Desde finales del siglo XIX, los judíos del Imperio Otomano –donde se había concentrado la principal corriente sefaradí tras la expulsión de España– abandonaron los distintos países del imperio debido a la crisis económica, a la obligación de hacer el servicio militar indefinidamente y a la inestable situación política.
¡A la América!
, se decía en el Cercano Oriente. Primero viajaban los varones y cuando lograban instalarse en alguna pensión o conventillo, traían a sus familias. Las calurosas cartas que los primeros en llegar mandaban a sus parientes y amigos sobre la próspera Argentina –en donde además se hablaba el castellano, lengua madre del ladino que ellos usaban– entusiasmaban a los sefaradíes a venir a nuestro país.

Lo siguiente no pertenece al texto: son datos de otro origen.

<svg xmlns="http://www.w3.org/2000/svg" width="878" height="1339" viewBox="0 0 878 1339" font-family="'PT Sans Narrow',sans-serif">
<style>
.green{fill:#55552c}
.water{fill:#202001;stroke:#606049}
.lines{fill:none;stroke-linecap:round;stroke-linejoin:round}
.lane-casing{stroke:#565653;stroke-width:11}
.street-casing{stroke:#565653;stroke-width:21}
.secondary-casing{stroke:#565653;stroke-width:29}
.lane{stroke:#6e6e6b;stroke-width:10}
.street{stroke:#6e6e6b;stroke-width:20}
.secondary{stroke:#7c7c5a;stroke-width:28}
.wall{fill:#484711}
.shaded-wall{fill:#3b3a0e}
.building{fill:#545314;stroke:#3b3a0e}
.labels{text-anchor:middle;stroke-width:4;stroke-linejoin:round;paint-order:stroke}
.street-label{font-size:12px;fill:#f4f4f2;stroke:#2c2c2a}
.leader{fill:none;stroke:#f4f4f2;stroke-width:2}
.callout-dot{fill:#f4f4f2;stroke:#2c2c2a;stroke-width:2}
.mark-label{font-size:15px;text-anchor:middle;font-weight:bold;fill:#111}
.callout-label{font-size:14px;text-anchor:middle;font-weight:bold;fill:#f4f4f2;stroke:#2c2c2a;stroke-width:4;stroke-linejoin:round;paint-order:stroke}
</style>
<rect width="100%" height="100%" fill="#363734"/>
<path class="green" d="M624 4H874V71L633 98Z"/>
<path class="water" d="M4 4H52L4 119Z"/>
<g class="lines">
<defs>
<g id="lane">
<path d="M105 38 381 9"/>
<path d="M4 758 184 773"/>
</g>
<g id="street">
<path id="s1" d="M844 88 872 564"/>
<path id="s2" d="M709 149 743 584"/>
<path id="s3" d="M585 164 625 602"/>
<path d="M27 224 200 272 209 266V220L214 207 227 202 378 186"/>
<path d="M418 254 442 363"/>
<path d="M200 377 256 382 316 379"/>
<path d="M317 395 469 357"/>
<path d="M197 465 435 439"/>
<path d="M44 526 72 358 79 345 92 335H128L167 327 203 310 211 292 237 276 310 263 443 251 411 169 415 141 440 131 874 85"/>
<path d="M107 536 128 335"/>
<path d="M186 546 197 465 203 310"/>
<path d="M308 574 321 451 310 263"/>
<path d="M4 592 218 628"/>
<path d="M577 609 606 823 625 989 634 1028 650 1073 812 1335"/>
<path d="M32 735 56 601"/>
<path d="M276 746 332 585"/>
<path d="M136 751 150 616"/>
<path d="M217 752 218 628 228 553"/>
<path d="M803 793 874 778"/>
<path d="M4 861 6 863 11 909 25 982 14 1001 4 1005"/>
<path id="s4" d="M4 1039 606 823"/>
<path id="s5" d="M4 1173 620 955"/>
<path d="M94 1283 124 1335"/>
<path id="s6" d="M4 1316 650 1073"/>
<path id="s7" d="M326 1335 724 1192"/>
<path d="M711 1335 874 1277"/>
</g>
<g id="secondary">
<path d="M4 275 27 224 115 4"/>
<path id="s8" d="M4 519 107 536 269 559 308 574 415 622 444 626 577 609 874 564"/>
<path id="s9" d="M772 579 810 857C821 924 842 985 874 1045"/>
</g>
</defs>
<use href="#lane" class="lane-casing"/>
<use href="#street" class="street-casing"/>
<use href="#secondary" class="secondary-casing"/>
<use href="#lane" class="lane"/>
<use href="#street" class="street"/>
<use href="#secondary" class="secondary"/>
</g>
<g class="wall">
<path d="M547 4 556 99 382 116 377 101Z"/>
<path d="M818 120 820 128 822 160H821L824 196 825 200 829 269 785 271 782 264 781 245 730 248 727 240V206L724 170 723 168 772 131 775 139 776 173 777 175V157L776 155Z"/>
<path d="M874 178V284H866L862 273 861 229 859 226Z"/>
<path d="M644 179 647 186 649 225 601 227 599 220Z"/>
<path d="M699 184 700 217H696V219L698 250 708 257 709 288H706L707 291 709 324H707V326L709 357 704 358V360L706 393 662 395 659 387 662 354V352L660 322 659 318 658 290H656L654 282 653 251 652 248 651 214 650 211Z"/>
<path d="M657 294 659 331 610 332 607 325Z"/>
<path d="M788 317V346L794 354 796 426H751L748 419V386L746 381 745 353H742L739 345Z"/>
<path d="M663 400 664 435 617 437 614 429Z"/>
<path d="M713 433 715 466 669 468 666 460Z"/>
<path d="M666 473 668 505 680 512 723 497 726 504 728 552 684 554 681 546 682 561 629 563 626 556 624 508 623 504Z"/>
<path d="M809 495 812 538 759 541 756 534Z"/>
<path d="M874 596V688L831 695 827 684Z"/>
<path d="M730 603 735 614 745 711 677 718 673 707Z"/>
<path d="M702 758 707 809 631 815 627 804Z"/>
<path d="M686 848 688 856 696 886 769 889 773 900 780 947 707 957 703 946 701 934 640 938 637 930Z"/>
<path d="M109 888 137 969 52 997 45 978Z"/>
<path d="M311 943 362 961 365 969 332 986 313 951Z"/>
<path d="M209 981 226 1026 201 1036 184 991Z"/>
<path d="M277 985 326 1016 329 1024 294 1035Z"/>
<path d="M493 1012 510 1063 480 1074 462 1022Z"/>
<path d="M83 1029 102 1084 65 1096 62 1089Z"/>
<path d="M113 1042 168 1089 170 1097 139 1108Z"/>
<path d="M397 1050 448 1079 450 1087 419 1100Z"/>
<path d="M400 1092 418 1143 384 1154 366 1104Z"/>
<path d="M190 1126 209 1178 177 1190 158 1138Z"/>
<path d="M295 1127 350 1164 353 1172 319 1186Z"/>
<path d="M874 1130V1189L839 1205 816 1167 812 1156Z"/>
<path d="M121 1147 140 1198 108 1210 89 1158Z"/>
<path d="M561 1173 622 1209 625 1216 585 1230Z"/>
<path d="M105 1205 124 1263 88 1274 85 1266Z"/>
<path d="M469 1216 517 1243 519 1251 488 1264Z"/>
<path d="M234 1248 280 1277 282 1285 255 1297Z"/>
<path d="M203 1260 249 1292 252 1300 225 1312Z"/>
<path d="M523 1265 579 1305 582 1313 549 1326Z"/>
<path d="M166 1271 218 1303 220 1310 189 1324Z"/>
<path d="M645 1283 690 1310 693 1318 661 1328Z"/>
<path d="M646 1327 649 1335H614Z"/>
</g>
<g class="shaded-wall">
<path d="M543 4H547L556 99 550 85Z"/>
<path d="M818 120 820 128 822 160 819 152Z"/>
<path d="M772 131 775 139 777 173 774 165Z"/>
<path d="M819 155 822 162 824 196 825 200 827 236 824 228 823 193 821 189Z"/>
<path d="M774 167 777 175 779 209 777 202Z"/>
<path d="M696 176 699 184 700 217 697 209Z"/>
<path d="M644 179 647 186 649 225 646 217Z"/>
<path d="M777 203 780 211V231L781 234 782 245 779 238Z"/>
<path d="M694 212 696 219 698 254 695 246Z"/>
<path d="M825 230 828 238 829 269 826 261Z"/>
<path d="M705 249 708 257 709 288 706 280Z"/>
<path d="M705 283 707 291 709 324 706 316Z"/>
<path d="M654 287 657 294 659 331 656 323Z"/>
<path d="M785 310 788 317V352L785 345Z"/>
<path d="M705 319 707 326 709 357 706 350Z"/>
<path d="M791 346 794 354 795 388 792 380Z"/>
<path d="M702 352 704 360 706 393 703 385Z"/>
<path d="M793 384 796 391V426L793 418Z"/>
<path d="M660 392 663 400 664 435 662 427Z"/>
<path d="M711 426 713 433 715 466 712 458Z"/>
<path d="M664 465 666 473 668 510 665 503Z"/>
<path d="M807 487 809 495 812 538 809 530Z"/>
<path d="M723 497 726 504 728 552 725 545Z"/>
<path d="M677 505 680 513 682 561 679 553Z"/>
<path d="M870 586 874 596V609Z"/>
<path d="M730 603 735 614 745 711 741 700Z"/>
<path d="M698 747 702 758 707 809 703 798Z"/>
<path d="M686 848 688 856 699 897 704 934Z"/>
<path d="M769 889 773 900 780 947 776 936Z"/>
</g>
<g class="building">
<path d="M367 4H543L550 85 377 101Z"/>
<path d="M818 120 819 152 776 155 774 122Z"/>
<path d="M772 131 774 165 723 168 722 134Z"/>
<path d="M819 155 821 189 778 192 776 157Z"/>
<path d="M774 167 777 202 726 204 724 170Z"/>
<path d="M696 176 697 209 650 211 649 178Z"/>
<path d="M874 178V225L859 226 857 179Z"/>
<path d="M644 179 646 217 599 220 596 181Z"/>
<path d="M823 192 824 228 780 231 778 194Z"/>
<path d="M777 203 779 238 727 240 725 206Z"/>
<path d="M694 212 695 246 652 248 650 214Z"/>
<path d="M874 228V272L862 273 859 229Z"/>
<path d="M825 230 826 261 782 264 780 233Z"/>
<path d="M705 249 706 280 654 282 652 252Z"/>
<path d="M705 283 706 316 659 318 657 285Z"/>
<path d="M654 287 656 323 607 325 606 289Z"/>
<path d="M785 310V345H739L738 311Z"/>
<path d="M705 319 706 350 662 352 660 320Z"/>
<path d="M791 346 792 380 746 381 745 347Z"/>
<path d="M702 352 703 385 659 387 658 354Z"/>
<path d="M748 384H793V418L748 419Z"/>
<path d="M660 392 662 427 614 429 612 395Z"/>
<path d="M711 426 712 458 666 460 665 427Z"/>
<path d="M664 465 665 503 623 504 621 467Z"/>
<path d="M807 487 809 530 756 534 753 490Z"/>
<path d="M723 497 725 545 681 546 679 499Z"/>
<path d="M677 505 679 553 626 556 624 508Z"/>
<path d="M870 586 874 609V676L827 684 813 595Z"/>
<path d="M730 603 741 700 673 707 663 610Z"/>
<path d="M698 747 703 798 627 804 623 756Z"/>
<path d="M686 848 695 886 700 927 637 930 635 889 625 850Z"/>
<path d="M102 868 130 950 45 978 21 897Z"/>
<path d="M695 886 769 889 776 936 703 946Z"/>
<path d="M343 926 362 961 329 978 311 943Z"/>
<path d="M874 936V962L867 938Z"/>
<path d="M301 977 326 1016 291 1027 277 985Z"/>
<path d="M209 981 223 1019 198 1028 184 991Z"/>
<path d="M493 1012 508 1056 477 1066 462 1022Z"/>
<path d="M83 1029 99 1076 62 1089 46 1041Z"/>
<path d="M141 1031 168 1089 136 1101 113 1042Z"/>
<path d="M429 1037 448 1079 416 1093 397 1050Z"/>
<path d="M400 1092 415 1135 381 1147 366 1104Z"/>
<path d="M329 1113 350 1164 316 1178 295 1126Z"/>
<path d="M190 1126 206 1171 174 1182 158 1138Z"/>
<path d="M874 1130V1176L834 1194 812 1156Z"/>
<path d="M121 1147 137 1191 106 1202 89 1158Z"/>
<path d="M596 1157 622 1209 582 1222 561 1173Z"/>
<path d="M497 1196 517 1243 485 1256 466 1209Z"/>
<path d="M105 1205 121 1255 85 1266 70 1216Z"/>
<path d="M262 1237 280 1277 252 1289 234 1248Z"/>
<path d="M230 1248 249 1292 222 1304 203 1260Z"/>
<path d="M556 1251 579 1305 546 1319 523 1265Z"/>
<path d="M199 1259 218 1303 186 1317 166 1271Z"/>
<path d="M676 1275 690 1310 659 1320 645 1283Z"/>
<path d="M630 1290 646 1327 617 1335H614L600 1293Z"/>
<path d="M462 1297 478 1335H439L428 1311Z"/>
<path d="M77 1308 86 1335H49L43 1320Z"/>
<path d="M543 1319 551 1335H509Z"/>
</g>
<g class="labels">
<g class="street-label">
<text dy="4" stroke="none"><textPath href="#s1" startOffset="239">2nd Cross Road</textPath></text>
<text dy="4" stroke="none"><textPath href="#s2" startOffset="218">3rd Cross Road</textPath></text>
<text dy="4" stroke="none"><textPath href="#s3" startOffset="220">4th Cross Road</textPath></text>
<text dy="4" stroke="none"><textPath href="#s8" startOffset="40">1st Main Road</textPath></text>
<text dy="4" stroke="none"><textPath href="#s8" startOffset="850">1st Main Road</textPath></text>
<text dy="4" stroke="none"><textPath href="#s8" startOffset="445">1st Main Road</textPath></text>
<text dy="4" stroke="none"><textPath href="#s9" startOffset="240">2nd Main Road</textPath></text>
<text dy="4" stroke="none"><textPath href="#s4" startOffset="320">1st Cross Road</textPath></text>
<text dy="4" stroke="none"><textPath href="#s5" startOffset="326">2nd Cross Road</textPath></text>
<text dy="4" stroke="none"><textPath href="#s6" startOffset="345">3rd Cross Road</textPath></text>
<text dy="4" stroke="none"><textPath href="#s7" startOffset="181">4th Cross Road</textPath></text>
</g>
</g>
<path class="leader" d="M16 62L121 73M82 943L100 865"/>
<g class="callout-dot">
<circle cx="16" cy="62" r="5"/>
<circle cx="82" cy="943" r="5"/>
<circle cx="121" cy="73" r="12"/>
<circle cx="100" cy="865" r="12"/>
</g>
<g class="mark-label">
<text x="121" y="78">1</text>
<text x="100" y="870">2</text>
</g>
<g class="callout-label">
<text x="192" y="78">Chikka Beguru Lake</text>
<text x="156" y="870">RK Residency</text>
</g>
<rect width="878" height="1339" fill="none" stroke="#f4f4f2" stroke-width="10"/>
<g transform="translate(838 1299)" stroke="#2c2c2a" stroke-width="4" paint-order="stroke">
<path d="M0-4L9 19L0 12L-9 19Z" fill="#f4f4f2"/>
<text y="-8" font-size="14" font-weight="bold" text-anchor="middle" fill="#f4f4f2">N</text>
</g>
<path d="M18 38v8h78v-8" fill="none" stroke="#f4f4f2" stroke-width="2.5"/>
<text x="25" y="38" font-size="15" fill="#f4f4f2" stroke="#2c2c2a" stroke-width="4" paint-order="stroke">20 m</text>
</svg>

Muchos empezaron trabajando como vendedores ambulantes de telas, ropa, medias y juguetes; otros eran sastres o carpinteros. En Buenos Aires vivían cerca del puerto y en el centro, otros se instalaron en Córdoba, Rosario y Tucumán. En las décadas siguientes proliferaron las agrupaciones culturales y religiosas sefaradíes, alimentadas según el país de origen de sus integrantes. Los ladino-parlantes que llegaban de Turquía, Grecia y los Balcanes se afincaron en Villa Crespo, Colegiales, Flores y Once. Entre los inmigrantes de las demás principales corrientes sefaradíes, los marroquíes se instalaron en San Telmo o viajaron a otras ciudades bonaerenses y de las provincias de Santa Fe, Córdoba, Chaco, Formosa y Entre Ríos; y los sirios eligieron La Boca, Barracas y Lanús. Con los años, muchos de aquellos recién llegados lograron prosperar. Crearon negocios e instituciones conservando su identidad y su cultura e hicieron un aporte fundamental al crecimiento del país.